A noted art restorer has been murdered in her studio, a legendary Goya masterpiece is missing, and a hirsute terrorist is about to use Nazi loot to unleash a wave of homicidal violence. Who ya gonna call? Well, since Inspector Clouseau and Mr. Bean appear to be on sabbatical, England's MI5 turns to Charlie Mortdecai (Johnny Depp), an unscrupulous art dealer with underworld connections. Protected by his oversexed manservant Jock (Paul Bettany, playing Jason Statham), Mortdecai bumbles Magoo-like around the globe, maintaining inebriated equanimity as he evades scrotum-shocking Russkies while thwarting frenemy Inspector Martland's (Ewan McGregor) intentions toward Charlie's wily, winsome wife, Johanna (Gwyneth Paltrow).

At this point in his career, Johnny Depp's characters are most easily distinguishable not by personality, but by facial hair. In Mortdecai, he's intoxicated almost as often as Jack Sparrow and nearly as narcissistic as Ed Wood and Sweeney Todd put together. His absurdly coifed mustache becomes the film's standout supporting player, serving as a plot-driving tritagonist, thanks to Johanna's revulsion toward it (one of the film's surprisingly vulgar gags). Depp is dependably endearing, despite his character's irritating affectations, and the all-star secondary cast (including Jeff Goldblum as an amoral art collector and Olivia Munn as his nymphomaniac daughter) acquit themselves without embarrassment; Bettany's ability to take a beating becomes a highlight.

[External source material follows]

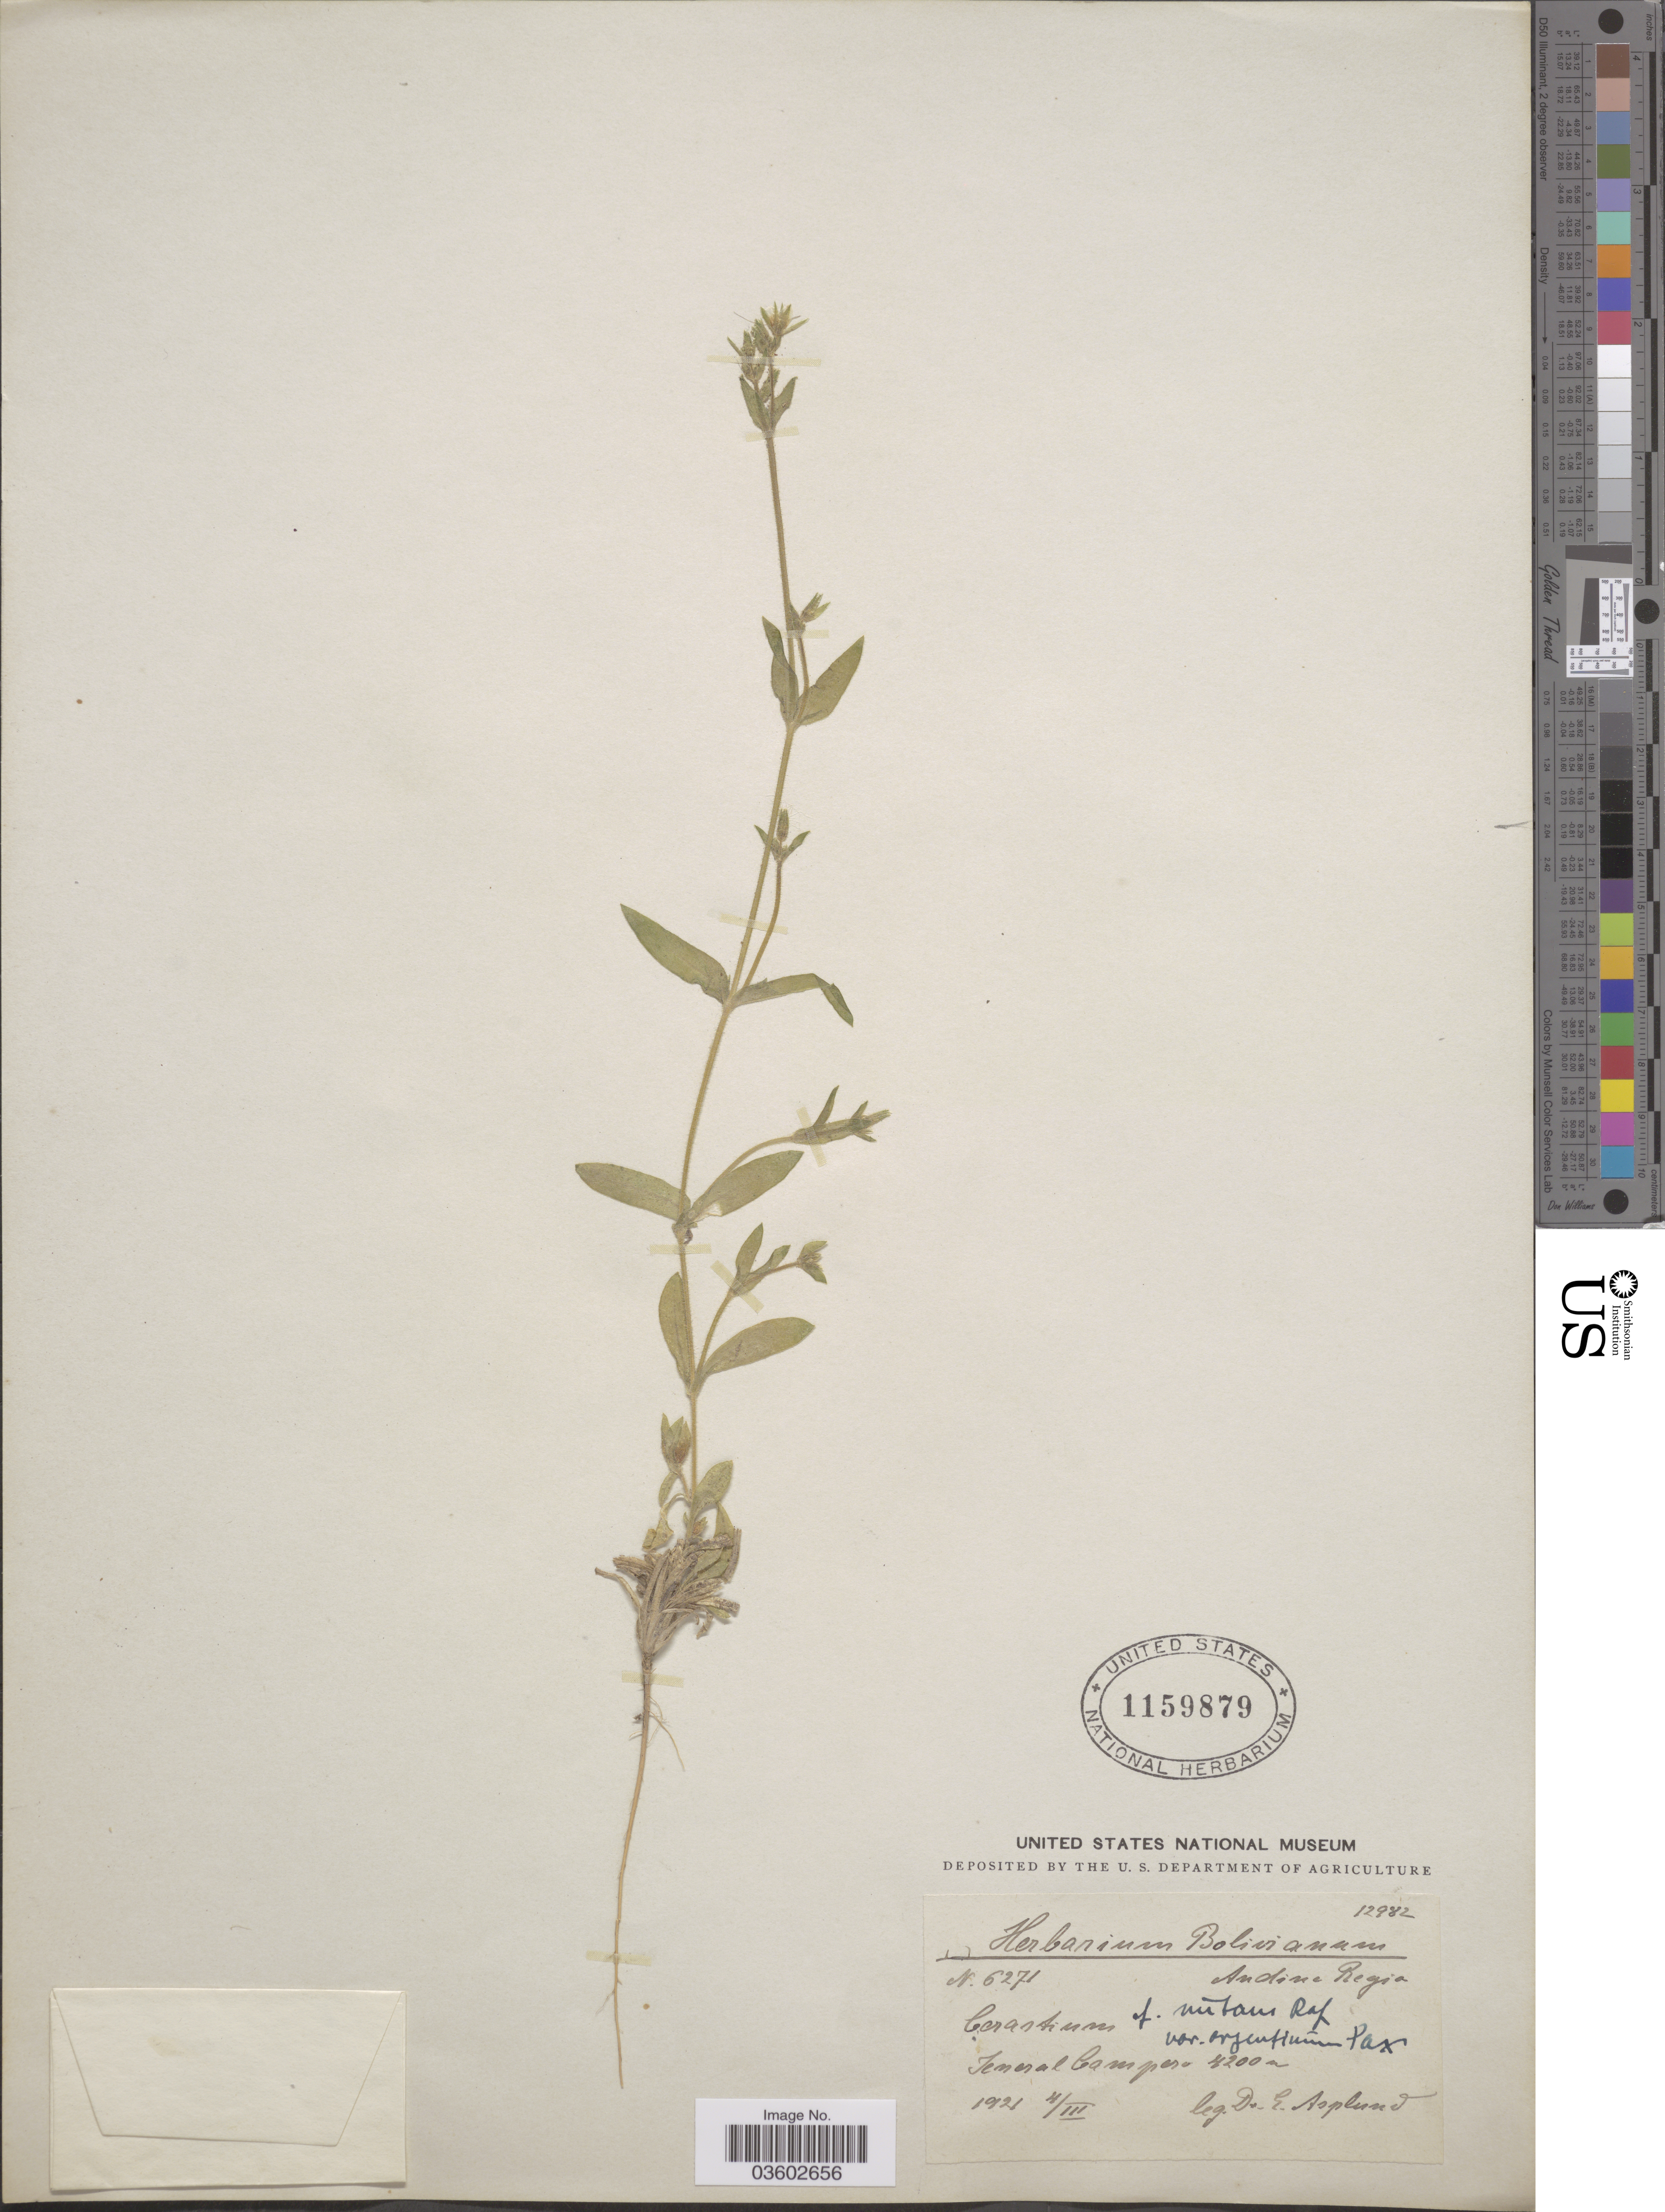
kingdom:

The issue with Mortdecai is that director David Koepp (Stir of Echoes, Premium Rush) and his cast are obviously expending great effort to appear effortless, trying unsuccessfully to combine the lighthearted fleetness of classic caper comedies with overworked Wes Anderson-lite quirk. The script, by sophomore screenwriter Eric Aronson and based on novelist Kyril Bonfiglioli's novel Don't Point That Thing at Me, gives Depp some witty quips, but it's mostly mired in a sophisticated/sophomoric muddle. It's as if the movie is trying to simultaneously be The Thomas Crown Affair and Austin Powers, but settles for Hudson Hawk. Add a Temple of Doom-aping prologue and hyperkinetic Moulin Rouge-esque transitions, and you have a movie trying too hard to do too much with too little. It isn't a complete train wreck, thanks to the charms of the cast and some spectacular setting, but even Depp diehards are unlikely to fall in love with his latest effort.